### Source text ###

This infinite loop with selects of undef feels over-reduced. It seems fragile, since a pass could come along and optimize the select to the non-undef operand.

I liked the test case from PR37133, but it's reliance on debug info (any, not just standalone) scares me:

int a, b;
unsigned long long c;
void e() {
  long long d;
  b = 33;
  d = a;
  if (c < a) {
    b = 32;
    d = c;
  }
  if (d)
    b = 2;
}

We should reopen it or file a split separate bug, because we generate two more BBs on that code when debug info is enabled. :(

In any case, is there a better way to write this test case using legalized arithmetic? An i128 x64 test case with live-out eflags might also be interesting.

chandlerc added inline comments.Apr 16 2018, 3:37 PM
llvm/test/CodeGen/X86/copy-eflags.ll
293 ↗(On Diff #142573)

I actually tried some to remove the undef stuff. I couldn't find a pattern that triggered the bug. =[ I guess I can keep trying...

chandlerc updated this revision to Diff 142721.Apr 16 2018, 5:03 PM

Arrange this test case to be slightly less brittle.

chandlerc added inline comments.Apr 16 2018, 5:06 PM
llvm/test/CodeGen/X86/copy-eflags.ll
293 ↗(On Diff #142573)

Got the undefs out. How much more should I do here?

rnk accepted this revision.Apr 17 2018, 9:44 AM

lgtm

llvm/test/CodeGen/X86/copy-eflags.ll
293 ↗(On Diff #142573)

I guess the live-out eflags are getting created by a combination of SBB and select-to-jump x86 lowering logic. I guess this is as reduced as we can get.

This revision is now accepted and ready to land.Apr 17 2018, 9:44 AM
This revision was automatically updated to reflect the committed changes.
mzolotukhin added inline comments.
llvm/trunk/lib/Target/X86/X86FlagsCopyLowering.cpp
445–457

Could all of this be under DEBUG? The fatal error we're reporting here looks like an internal compiler assert anyway.
If we put in entirely under DEBUG, we can avoid building dominators in Release compilers.

chandlerc added inline comments.Apr 19 2018, 12:23 AM
llvm/trunk/lib/Target/X86/X86FlagsCopyLowering.cpp
445–457

The reason we've kept a number of these as fatal errors is due to our concern about latent problems in LLVM. We're essentially introducing a pretty novel set of constraints on what kinds of EFLAGS copies can be lowered, and trying to get somewhat more reliable failure modes if this bites us...

And at least one of these already helped uncover a bug (that this patch is fixing)...

### Provided data ###

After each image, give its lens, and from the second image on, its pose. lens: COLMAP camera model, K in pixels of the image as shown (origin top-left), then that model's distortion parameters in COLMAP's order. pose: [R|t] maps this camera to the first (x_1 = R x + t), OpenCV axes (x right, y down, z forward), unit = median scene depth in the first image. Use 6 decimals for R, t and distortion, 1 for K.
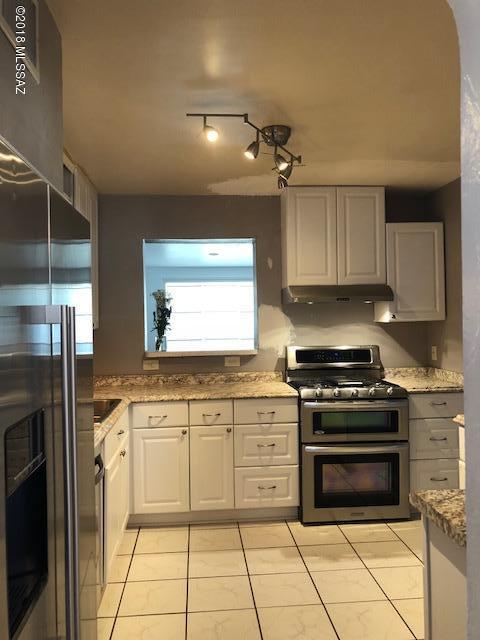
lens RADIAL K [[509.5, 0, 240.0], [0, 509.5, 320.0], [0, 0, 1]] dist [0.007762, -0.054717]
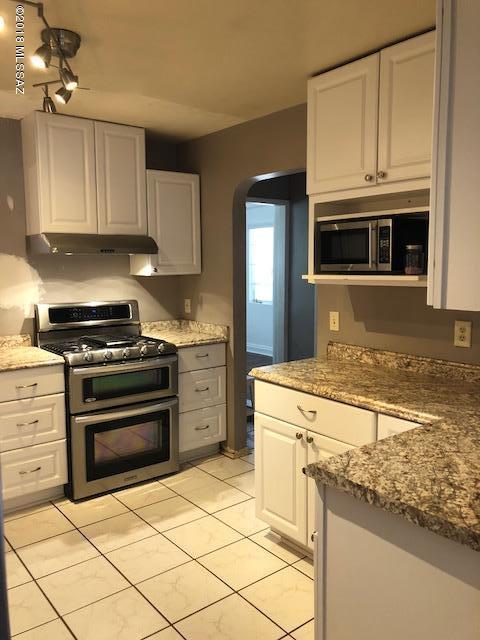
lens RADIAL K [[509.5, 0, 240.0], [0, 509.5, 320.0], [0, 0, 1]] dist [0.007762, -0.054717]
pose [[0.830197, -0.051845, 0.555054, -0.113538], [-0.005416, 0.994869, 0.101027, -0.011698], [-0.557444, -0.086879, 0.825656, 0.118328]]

###
### Provided data ###

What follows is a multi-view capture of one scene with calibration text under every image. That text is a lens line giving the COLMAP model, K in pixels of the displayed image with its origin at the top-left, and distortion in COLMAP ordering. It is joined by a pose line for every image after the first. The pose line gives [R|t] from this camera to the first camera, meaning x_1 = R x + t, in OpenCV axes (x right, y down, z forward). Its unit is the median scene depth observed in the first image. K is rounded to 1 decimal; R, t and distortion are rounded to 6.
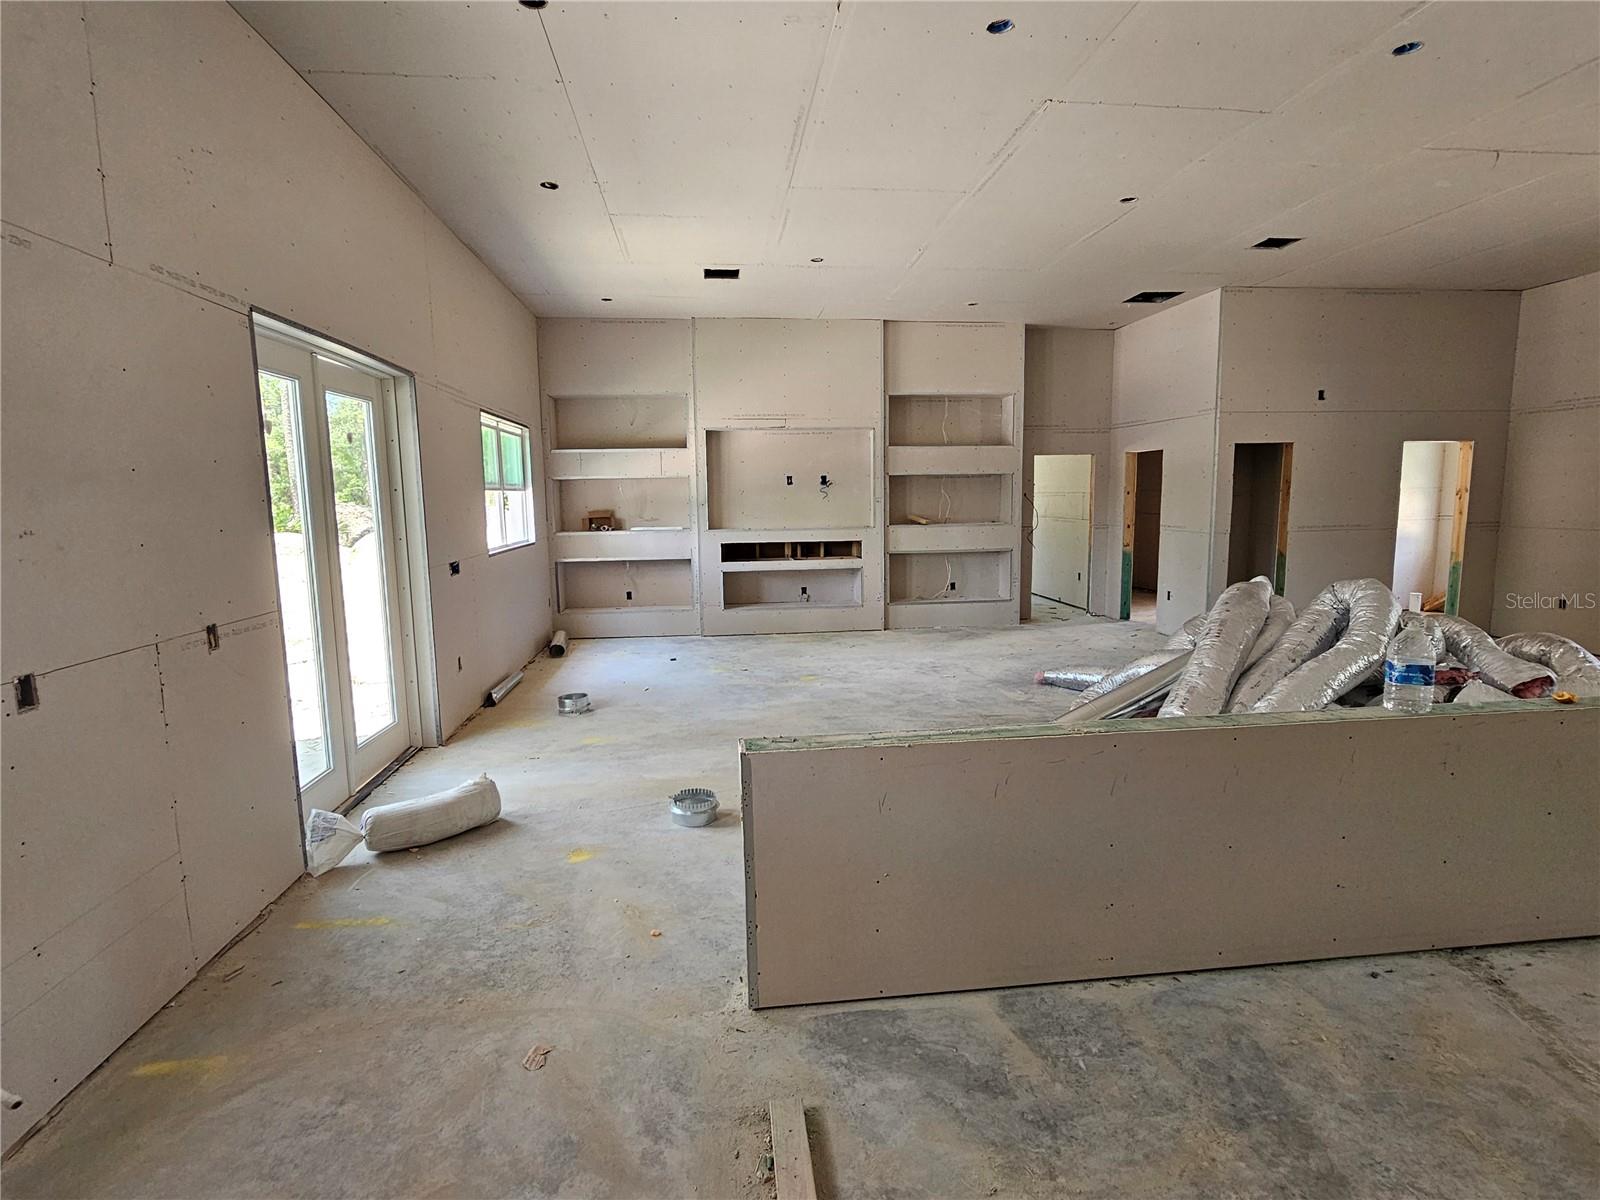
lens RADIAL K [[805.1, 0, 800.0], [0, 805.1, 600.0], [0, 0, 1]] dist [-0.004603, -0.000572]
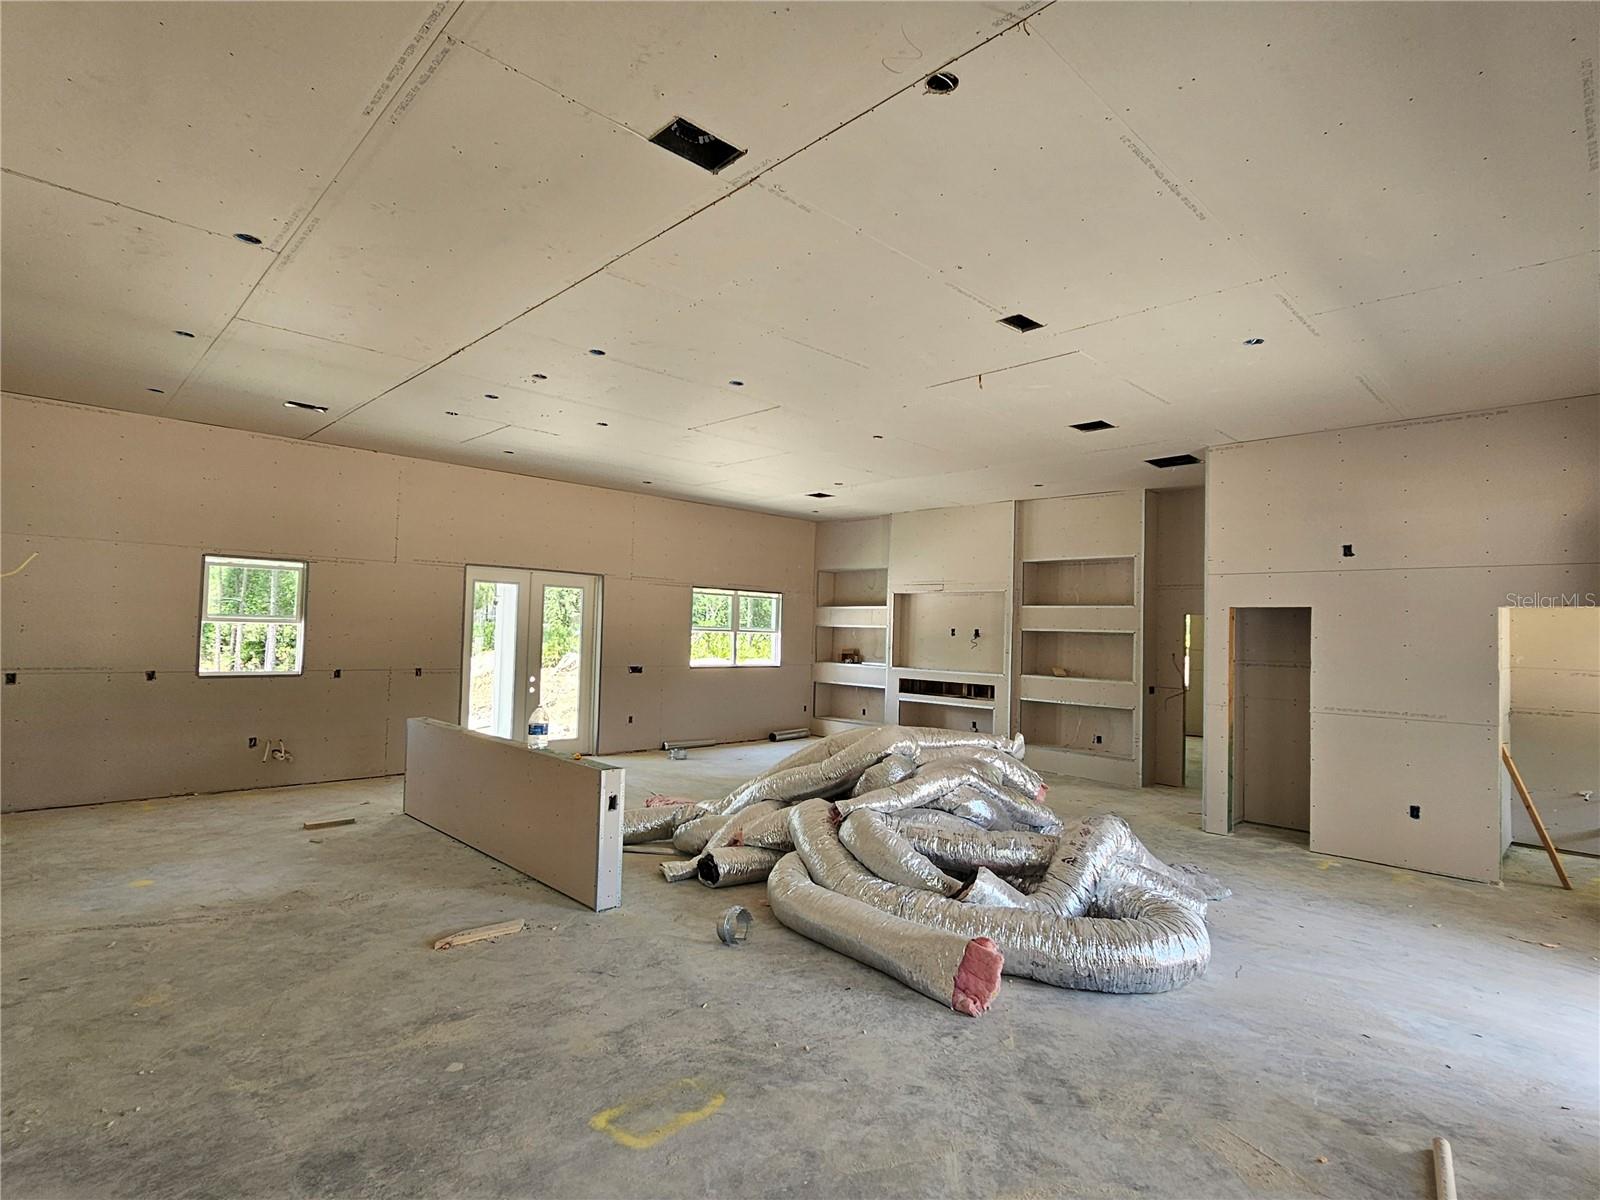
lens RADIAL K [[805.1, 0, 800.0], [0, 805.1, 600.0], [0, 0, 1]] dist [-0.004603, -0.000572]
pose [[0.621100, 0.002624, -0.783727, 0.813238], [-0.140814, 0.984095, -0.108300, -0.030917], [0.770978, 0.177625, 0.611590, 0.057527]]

###

→ Using the information
- a) Render this sentence from the LLVM code review thread in Spanish: "The fatal error we're reporting here looks like an internal compiler assert anyway."
- b) Carry on the LLVM code review thread from the point where its text stops.
The lines in the two blocks above come from a different source than the LLVM code review thread.

→ Outputs by task
- a) El error fatal que estamos reportando aquí parece, de todos modos, una aserción interna del compilador.

- b)
Is the domtree analysis cost showing up significantly in compile times for you? Are there other concerns?

mzolotukhin added inline comments.Apr 19 2018, 12:43 AM
llvm/trunk/lib/Target/X86/X86FlagsCopyLowering.cpp
445–457

I see a value of having it on at least for some time, but I think in the long run we should turn it into an assert. Would it be possible?

I just noticed a new pass in the pipeline and wanted to check if it can be avoided. On O0 dom-tree analysis costs ~0.25% geomean (on CTMark), so each separate invocation doesn't seem to cost much, but they add up eventually.

By the way, why didn't we catch the bug you are talking about with RA compiler bots? Maybe that's an argument for adding more RA bots?

chandlerc added inline comments.Apr 19 2018, 1:26 AM
llvm/trunk/lib/Target/X86/X86FlagsCopyLowering.cpp
445–457

Sorry, I misunderstood. Long term, we can almost certainly move all of this to an assert-only kind of check. We just are benefiting (for now) from more aggressive checking.

But you ask a great question: why don't the release+asserts deployments catch these?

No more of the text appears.